Crime Delicado
Crime Delicado, de Beto Brant, Brasil, 2005 - Frei Caneca Arteplex
De uma coisa Beto Brant não pode ser acusado: acomodar-se a uma fórmula que lhe consagrou. Com seu mais recente filme – Crime Delicado, que tem dividido a crítica nos festivais e mostras por onde passou –, o diretor rompe com seus trabalhos anteriores (Ação Entre Amigos, Os Matadores e O Invasor, que se utilizavam de cores fortes, câmera inquieta, uma montagem ágil e trilhas sonoras marcantes para retratar a violência) de modo a realizar aqui um filme contido, de contemplação, um estudo sobre a arte – passando pelo teatro, literatura e artes plásticas – e a apreensão da vida através dela. É como se Tarantino resolvesse dirigir Razão e Sensibilidade.

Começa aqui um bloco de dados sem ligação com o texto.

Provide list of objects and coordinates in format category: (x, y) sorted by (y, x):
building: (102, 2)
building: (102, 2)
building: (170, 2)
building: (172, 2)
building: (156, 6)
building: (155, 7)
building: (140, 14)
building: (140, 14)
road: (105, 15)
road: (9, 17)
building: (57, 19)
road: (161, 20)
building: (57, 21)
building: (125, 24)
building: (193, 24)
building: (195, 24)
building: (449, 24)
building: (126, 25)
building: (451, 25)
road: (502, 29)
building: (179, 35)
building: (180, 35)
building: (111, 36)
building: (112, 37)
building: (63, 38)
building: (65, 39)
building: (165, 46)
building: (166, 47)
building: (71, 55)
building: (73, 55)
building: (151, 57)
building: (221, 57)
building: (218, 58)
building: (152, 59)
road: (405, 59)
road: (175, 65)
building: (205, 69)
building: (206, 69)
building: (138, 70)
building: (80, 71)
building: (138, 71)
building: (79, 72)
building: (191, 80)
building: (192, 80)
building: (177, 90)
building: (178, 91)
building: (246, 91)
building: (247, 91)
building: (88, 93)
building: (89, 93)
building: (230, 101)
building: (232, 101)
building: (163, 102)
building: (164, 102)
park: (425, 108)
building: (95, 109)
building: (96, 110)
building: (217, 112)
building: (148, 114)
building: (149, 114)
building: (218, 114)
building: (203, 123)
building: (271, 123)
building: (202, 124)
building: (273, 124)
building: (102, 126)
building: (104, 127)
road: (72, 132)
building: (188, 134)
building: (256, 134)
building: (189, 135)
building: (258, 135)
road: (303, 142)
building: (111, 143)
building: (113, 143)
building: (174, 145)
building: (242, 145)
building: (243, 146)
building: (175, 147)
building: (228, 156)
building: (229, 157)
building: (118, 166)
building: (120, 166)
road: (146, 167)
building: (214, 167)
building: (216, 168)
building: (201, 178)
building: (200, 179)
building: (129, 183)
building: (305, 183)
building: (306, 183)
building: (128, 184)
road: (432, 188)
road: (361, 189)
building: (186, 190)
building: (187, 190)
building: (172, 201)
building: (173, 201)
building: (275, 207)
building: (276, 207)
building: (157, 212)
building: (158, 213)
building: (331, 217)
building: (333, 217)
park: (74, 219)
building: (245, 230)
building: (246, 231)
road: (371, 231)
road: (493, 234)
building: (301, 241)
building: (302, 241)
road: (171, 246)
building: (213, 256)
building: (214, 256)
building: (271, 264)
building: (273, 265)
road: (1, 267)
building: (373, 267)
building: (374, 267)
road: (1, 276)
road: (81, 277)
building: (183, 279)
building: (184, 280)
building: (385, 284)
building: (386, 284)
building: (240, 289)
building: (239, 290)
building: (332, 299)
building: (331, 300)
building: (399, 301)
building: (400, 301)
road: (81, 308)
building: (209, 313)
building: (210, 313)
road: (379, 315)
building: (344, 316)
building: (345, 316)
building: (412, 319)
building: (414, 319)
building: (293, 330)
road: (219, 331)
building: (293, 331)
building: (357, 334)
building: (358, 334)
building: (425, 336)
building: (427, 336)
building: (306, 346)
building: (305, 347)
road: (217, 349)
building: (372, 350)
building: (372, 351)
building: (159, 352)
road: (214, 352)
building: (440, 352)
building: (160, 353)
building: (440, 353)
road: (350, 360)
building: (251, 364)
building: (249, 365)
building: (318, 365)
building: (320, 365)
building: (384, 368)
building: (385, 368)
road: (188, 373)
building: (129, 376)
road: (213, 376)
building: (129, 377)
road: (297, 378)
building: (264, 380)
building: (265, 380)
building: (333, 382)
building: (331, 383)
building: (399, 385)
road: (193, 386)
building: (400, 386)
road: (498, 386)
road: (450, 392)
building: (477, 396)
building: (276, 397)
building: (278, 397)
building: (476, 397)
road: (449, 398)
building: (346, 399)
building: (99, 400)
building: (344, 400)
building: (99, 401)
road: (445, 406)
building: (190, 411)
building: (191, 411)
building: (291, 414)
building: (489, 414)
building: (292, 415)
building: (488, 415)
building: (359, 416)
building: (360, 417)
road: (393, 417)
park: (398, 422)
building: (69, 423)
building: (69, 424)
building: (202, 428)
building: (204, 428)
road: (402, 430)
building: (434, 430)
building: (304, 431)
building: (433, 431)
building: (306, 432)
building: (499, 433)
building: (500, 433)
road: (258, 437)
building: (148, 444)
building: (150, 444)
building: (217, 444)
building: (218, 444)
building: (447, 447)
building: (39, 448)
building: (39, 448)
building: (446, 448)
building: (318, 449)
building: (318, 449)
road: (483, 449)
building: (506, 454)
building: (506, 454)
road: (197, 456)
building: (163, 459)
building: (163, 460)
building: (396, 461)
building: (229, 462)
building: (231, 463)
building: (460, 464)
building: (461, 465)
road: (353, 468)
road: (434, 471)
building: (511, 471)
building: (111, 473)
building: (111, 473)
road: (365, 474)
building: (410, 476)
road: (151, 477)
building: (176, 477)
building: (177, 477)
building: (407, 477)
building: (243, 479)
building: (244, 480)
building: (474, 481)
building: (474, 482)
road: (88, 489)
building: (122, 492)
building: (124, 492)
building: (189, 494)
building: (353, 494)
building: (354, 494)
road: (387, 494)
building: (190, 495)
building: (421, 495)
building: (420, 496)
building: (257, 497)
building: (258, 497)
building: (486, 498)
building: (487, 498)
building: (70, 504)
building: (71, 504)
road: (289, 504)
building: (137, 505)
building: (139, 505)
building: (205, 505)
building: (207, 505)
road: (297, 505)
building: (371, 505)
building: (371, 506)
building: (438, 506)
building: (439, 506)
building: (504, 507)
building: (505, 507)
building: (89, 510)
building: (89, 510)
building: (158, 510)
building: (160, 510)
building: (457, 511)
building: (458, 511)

Mas Crime Delicado não é apenas um estudo sobre a arte, sobre quem a faz, vive em função dela, escreve sobre ela ou, em seus momentos mais hilários, sobre os tipos que gravitam em torno dela e derramam suas angústias e expectativas numa mesa suja de bar. O filme é, acima de tudo, uma apologia à paixão e à imperfeição, não apenas na arte, mas em todos os campos da vida.
Para isso, Beto Brant recorreu à arte do instante, do imediato, onde o risco é iminente e o erro, inevitável: o teatro. O filme parte da história de uma paixão entre um crítico teatral apolíneo (interpretado por Marco Ricca, que adquiriu os direitos do livro homônimo de Sérgio Sant’Anna e propôs sua adaptação a Beto Brant) e uma jovem modelo dionisíaca (Lílian Taublib, estreando com coragem no cinema) para expandir o teatral a todo o filme: da mis en scène às atuações, passando pelos ótimos diálogos (em grande parte improvisados pelos próprios atores). A coerência dessa escolha só é rompida quando o filme equivocadamente nega essa construção ao optar, em alguns momentos, pelo jogo de campo e contracampo, estrutura tipicamente cinematográfica e contraditória à experiência teatral que se tentava passar, onde a visão do espectador pode flanar livremente por todo o espaço cênico.
Não é que Beto Brant esteja aqui em um terreno que lhe é completamente estranho – o tesão, a tensão e a paixão de seus filmes anteriores continuam presentes, embora de forma latente, e quem se lembra da cena de Os Matadores em que Chico Diaz aguarda ansiosamente o ônibus de sua vítima chegar sabe da magnitude que o diretor consegue atingir com a câmera parada (recurso utilizado na integralidade de Crime Delicado) –, mas com este filme ele consegue alcançar uma delicadeza, ainda que viril, que não podia ser prevista baseando-se em sua filmografia disponível até então.
Confortável no papel passivo de observador e avaliador (não apenas da arte, mas principalmente da sociedade ao seu redor), Antônio Martins (o personagem de Ricca) se vê obrigado, diante de sua abrupta paixão por Inês, a não apenas aceitar a imperfeição, mas a se entregar irrestritamente a ela. Os cenários – sempre internos, noturnos, em ambientes fechados – e a iluminação reforçam a visão de mundo do protagonista, que apreende a realidade como o faz com uma peça de teatro, apontando as falhas em tudo a seu redor, na eterna busca da perfeição. Sem vivência para guiá-lo através desses sentimentos conflituosos (solitário, sua experiência se resume às montagens que analisa, como Confraria Libertina, Woyzeck, O Brasileiro e Leonor de Mendonça, peças que remetem ao desejo e ao ciúmes e que possuem trechos intercalados ao filme), Martins começa a se afundar em suas neuroses, em uma vertigem que o levará ao crime que dá nome ao filme.
Se o novo filme de Beto Brant é imperfeito – e ele o é –, só resta ao espectador mergulhar nessa imperfeição, deixando preconceitos e expectativas para trás, para sair grato e enriquecido dessa experiência. Com Crime Delicado, Brant será tachado por muitos como arrogante ou pretensioso, mas é o preço a ser pago por aqueles que, como o diretor, se arriscam e não aceitam entregar mais do mesmo a um público ávido por ser enganado e arredio ao desafio.